When I do it on my Macbook, I gain the most functionality, but I lose the simplicity and efficiency of the iPhone approach. I get a bigger screen, the ability to type incredibly fast with keyboard shortcuts, better battery life, the ability to run many applications at the same time. There is a price for this though. I easily get distracted with many applications running at the same time. The applications can be incredibly complex, buggy, and unwieldy at times, some with code bases that date back 20 years or more. I would argue that laptops themselves are bulky (even the traditionally very thin Apple laptops) and can have heat issues that can make using one uncomfortable.

How do I see the iPad solving these issues? By taking the best of both approaches.

The iPad gets the bigger screen but still extremely portable, as thin as many books or a new notepad. I can just hold it with my hands, not resting it on my lap. I gain the huge speed and simplicity benefits of an iPhone like touchscreen interface, yet with the bigger screen the applications can be more complex if needed like their laptop cousins. There isn’t the heat issues, the battery is far better than any laptop (10 hours),  a faster processor than phones that doesn’t have to worry about handling the complex desktop Operating Systems like laptops. There is even accessories so I can do camera imports and manage them on the device.

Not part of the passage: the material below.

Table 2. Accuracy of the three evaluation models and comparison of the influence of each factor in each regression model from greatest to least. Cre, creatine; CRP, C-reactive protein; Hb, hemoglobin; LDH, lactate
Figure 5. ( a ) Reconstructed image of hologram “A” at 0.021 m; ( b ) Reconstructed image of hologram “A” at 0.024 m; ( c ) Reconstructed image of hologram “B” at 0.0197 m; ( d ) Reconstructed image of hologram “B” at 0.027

For those morning and evening browsing sessions that I do nearly every day, the iPad would be perfectly suited for them. Of course there will be tasks that my laptop with a full desktop OS would be better suited for. As beautiful as the new iWork apps are for the iPad, I wouldn’t want to work on a complex spreadsheet on it from scratch. I wouldn’t write this long blog post on an iPad (unless I used the keyboard accessory…hmm). Managing my music and video collections will still need that computer, as they would have a tough time fitting on even a 64GB iPad. Plus I don’t even know if an iPad can sync its library with an iPhone yet.

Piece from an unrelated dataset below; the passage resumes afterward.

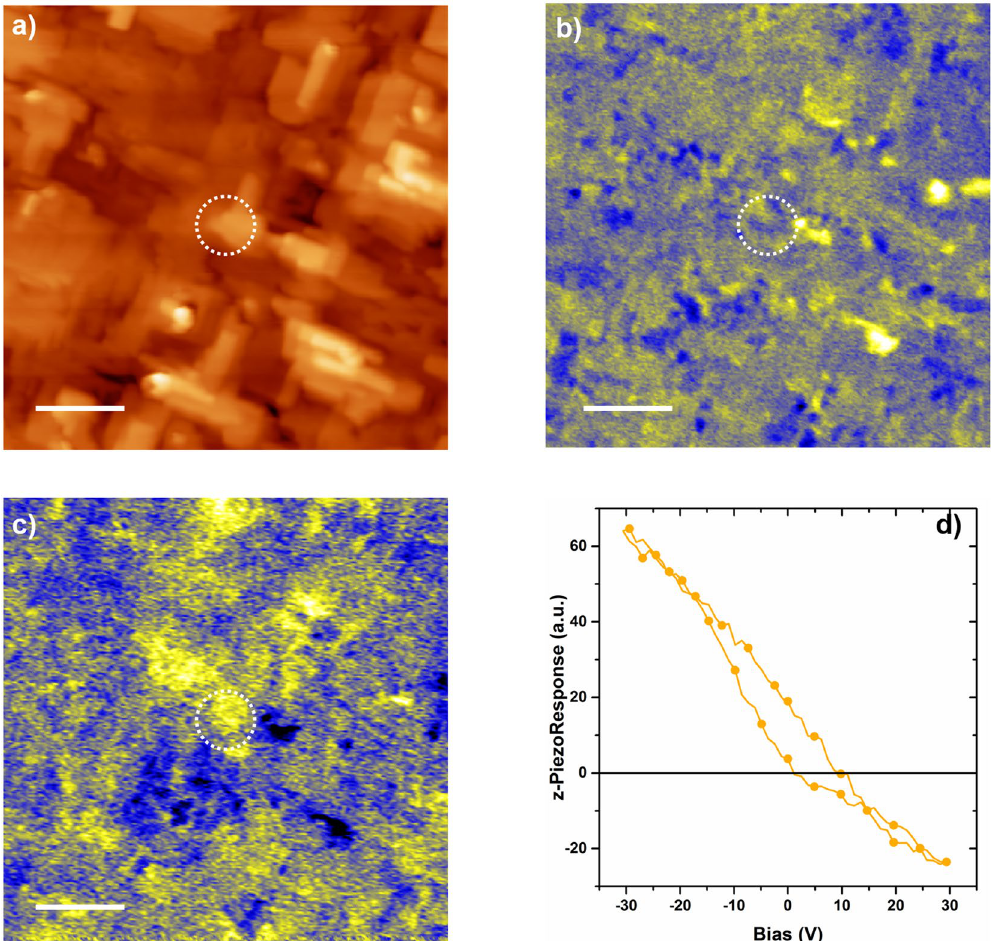
Figure 8. AFM/PFM measurements of BFCO produced with the MS/PLD technique. ( a ) Contact topography AFM image (area 2 μ m x 2 μ m) ( b ) simultaneously recorded out-of-plane PFM image ( b ) and ( c ) in-plane PFM. The z -range is 25 nm for topography; the z-scale for PFM images is in arbitrary units. The scale bar is 400 nm. ( d ) Piezoresponse hysteresis loop recorded from the area highlighted by the dotted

That is not even getting into the added benefits the iPad gives to common people, like:

  • Security: there hasn’t been one virus or high-profile security breach for iPhones (excluding jailbroken ones). This is despite the iPhone being an obvious target for hackers given its dominance.
  • App Store: one stop shop to finding applications, applications get updates easily, and reviews to know the apps are good or not.
  • No multitasking: What? A feature? For those who get easily confused about multiple apps running, sucking CPU and battery life, this is a feature. It took months for one family member of mine to realize that they should quit applications instead of just closing their windows and leaving them running. My grandparents have a hard time keeping track of one application, never mind 5. Keep it simple. In the end, I bet limited multitasking will be introduced, but not until Apple gets it right.
  • Flexibility: Apps make this device work far longer than any computer would normally last. Those special digital photo frames you can buy? Get an iPad, dock, and it doubles as one when you aren’t using it. Plus higher quality display and more storage.

I predict that the iPad will become the computer of the future for the common people, while being a valuable companion for geeks who really do not need to use a full desktop computer every time they need their Internet fix. I know I will be in line for one, my mother is also wanting one too.